SB 561 Seeks to Expand Consumers’ Ability to Sue Under the California Consumer Privacy Act (CCPA)

The Electronic Frontier Foundation posted an article on May 7th, titled: California: Tell the Senate To Empower You To Protect Your Own Privacy asking Californians to call their representatives in support of SB 561 to “be able to take companies that violate their privacy to court.” This title mischaracterizes the current state of CCPA and what rights the proposed SB 561 seeks to amend.

Screenshot of EFF's California: Tell the Senate to Empower You to Protect Your Own Privacy tweet.

States:94 percent of Californians think we should be able to take companies that violate their privacy to court. SB 561 would let us do that. Call @Portantino at (916) 651-4025 to speak up for your privacy rights and tell him to do the same.

The CCPA, as enacted, already empowers consumers to protect their privacy by taking a company to court to recover “actual damages or statutory damages between $100 and $750 per violation, whichever is greater,” while simultaneously barring class action waivers.

Due to the current language of the enacted CCPA, businesses will need to be prepared to defend class action privacy suits when the CCPA becomes enforceable on July 1, 2020.

Additionally the CCPA, as enacted, empowers California’s Attorney General to prosecute any company or individual person violating the CCPA for up to $2,500 (per incident) as allowed by Section 17206 of the Business and Professions Code. Meaning, if 1000 California consumers are affected and the violation cannot or has not been cured within 30 days after receiving notice of noncompliance from the California Attorney General’s office, the violator will be liable for up to $2.5 million in damages, or up to $7.5 million if the violation is deemed intentional or willful.

So after 30-day notice/right to cure period for an alleged violation, the CCPA currently allows:

  • Consumers the right to sue, individually or as part of a class action, for actual or statutory damages, injunctive relief, or other remedies the court may grant;
  • The CA Attorney General to prosecute CCPA violators by its own action or superintend a consumer’s private action.

What is SB 561 Seeking to Change?

What actually distinguishes SB 561 (the bill the EFF is asking consumers to support) from the current CCPA is not the creation of the consumers’ right to take companies’ to court for a violation of their privacy but the expansion of consumers’ rights regarding when, and on what grounds, they may sue.

1) SB 561 greatly expands the consumers’ ability to sue under the CCPA from:

“consumers whose personal information is subject to an unauthorized access and exfiltration, theft, or disclosure as a result of the business’ violation of the duty to implement and maintain reasonable security procedures and practices appropriate to the nature of the information to protect the personal information”, to:

“consumer whose rights under this title are violated”.
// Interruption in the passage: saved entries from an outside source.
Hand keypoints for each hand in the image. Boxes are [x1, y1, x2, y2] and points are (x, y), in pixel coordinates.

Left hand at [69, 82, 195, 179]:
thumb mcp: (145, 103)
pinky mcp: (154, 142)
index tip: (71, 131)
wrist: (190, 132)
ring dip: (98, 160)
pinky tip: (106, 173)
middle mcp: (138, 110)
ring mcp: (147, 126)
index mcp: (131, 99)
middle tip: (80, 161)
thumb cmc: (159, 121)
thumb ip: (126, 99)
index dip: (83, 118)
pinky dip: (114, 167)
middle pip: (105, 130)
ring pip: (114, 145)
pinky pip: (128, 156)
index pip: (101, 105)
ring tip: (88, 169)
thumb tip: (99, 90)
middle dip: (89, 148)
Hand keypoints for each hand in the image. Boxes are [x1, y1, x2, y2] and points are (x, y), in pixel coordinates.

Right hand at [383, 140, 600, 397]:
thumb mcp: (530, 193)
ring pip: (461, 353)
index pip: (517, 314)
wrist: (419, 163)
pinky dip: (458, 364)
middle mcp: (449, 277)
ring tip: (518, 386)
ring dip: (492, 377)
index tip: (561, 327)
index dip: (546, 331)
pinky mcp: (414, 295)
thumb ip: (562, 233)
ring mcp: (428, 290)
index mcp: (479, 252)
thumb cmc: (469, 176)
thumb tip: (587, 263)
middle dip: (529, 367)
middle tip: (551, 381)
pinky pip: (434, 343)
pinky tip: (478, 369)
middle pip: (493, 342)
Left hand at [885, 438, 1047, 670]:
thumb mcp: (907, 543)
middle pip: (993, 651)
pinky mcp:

Expanding consumers’ right to sue from the currently limited data breach scenarios to any violation of their rights under the CCPA, to include a violators failure to: 1) disclose what information the companies collected about the consumer; 2) delete consumer information, upon request; or (3) to prevent the sale of the consumer’s information to others; exponentially expands corporate legal liability and likelihood of having to defend against a lawsuit.

2) In addition to greatly expanding the grounds upon which consumers can bring private and class action suits against violators, SB 561 also seeks to remove the current 30-day privacy violation notice period which allows businesses the right to cure a privacy violation before a lawsuit can be initiated.
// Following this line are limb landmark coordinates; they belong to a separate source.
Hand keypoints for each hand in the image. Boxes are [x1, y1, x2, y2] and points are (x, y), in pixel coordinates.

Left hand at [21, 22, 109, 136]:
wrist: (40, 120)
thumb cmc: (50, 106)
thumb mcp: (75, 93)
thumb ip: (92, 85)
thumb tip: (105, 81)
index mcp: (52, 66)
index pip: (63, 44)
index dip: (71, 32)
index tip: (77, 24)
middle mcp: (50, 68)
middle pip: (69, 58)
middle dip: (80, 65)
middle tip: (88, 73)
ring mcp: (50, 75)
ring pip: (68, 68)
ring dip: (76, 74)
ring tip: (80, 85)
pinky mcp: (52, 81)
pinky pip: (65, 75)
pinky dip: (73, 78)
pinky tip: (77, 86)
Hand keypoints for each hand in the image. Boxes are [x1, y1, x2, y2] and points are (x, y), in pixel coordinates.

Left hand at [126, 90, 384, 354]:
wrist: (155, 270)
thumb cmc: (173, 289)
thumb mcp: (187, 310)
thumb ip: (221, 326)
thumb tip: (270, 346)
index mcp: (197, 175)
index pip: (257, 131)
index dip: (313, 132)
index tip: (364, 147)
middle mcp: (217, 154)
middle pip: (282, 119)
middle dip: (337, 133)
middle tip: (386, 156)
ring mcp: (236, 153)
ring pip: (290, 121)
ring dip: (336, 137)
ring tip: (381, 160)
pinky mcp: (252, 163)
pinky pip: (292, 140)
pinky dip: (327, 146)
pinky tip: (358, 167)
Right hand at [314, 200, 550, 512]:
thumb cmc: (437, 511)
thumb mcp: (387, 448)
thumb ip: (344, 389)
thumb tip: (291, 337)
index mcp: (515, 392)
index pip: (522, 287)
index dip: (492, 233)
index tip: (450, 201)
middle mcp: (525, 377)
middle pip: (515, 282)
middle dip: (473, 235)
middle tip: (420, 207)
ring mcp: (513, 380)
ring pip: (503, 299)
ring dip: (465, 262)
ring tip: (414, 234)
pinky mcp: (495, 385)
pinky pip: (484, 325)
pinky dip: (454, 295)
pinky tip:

This 30-day notice/right to cure was instituted as a check and balance to granting consumers a private right of action, allowing class action suits, and statutory fines. Doing away with the notice period, while expanding the grounds upon which consumers can sue, means companies will now not just be subject to fines, they will have to defend lawsuits for failing to erase “any personal information about the consumer which the business has collected from the consumer” and to direct “any service providers” to do the same — within 45 days of receiving a “verified request” or “verifiable request” from the consumer. The legal fees and costs alone, independent of actual fines or damages, can cripple a business.

So What’s the Issue?

The issue is balancing the enforcement of consumers’ privacy rights; between imposing meaningful enforcement mechanisms like fines, right to sue, etc., to insure businesses are incentivized to respect consumers’ privacy rights and comply with the law and not litigating and fining corporations out of business.

Corporations affected by the CCPA are scrambling to implement the necessary privacy frameworks and infrastructure necessary to comply with the CCPA by the July 1, 2020 enforcement deadline. Continuing to amend the law and move the bar, while violations are subject to not just oversight and enforcement by California’s Attorney General, but private lawsuits by individual consumers or aggregated into a class action, is unduly burdensome to corporations and will undoubtedly cause a spike in litigation, further clogging California’s congested court systems. Tech law firms have been ramping up their tech and privacy litigation teams because attorneys fees and costs will be awarded when they prevail in a CCPA suit.

Even if California wants to expand consumer rights to allow consumers to bring suit for any and all violations of their rights under the CCPA, the state should wait to gauge how enforcing the CCPA (as currently enacted) actually impacts the Attorney General’s office, the court system, and businesses… before doing away with a 30 day notice/right to cure period prior to the initiation of a lawsuit.